Esta é minha principal escolha. Achar que o caminho para Deus é o melhor e o mais desejável. Que devemos guiar o que fazemos por esta convicção de que somos filhos de um só Pai, e que temos de nos tratar uns aos outros como minha mãe me ensinou, enchendo o próximo de pequenas delicadezas. Tornar nossa vida em comum mais doce. Porque somos todos da mesma família. Mas é minha escolha, diante de um milhão de escolhas diferentes que as pessoas fazem todos os dias. Algumas pessoas escolhem ser gentis com as pessoas que amam e malvadas com todo o resto. Outras decidem exatamente o contrário. Outras escolhem usar o próximo como escada para a subida até algum patamar de poder e fama terrenos.

São escolhas. Como escolhas, têm consequências. Vejam o conto dos irmãos Grimm, como lida com as escolhas. Os quatro pardaizinhos foram lançados para o mundo contra a sua vontade, e sem nenhuma escolha. No entanto, cada um deles – ao se dar conta de que tinha de cuidar de si – escolheu um caminho diferente para fazê-lo. São uns caminhos bem emblemáticos, se vocês prestarem atenção. O primeiro ficou no jardim dos ricos comerciantes – escolheu o poder econômico; o segundo foi para a corte – escolheu, por sua vez, o poder político; o terceiro escolheu ficar no mundo, e encontrou os mineiros – aproximou-se do saber científico e tecnológico. O último escolheu a proteção de Deus.

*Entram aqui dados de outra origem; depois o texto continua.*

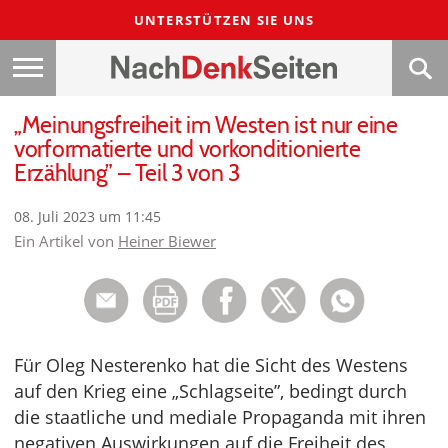
UNTERSTÜTZEN SIE UNS
„Meinungsfreiheit im Westen ist nur eine
vorformatierte und vorkonditionierte
Erzählung” – Teil 3 von 3
08. Juli 2023 um 11:45
Ein Artikel von
Heiner Biewer
Für Oleg Nesterenko hat die Sicht des Westens
auf den Krieg eine „Schlagseite”, bedingt durch
die staatliche und mediale Propaganda mit ihren
negativen Auswirkungen auf die Freiheit des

Dentro de cada uma destas escolhas, o pai salienta os perigos. Os filhos concordam, sim pai, é isto mesmo. Em cada uma das três primeiras escolhas, existem armadilhas que podem destruir os passarinhos. Mas o quarto filho – justamente o mais fraco, veja bem que interessante – se entregou à proteção divina, e a este o pai não tem ressalvas a fazer. O pequenino passarinho estava na gigante mão de Deus, e assim nada podia alcançá-lo.

Diz o pai:

“Recomenda-te ao Senhor,
cala, sofre, espera ora;
sê prudente a toda hora,
tem fé e tem indulgência,
conserva pura a consciência
e terás Deus como Protetor!”


Não há nada de natural neste conselho. Ou melhor, há algo nele de supranatural, especial, que torna a escolha deste pardal algo que o pai não apenas não reprova ou ressalva, mas que abençoa. É certamente o melhor caminho de todos na opinião do pai pardal. Não há nada no poder econômico, político ou científico que não possa nos ser dado diretamente pela mão de Deus. E os perigos do orgulho, da maldade, das garras e bicos aduncos, estes não existem para aqueles que estão protegidos por Deus.

Bendita época em que viviam os Irmãos Grimm, onde esta verdade era tão patente que estava presente mesmo nas histórias de criança.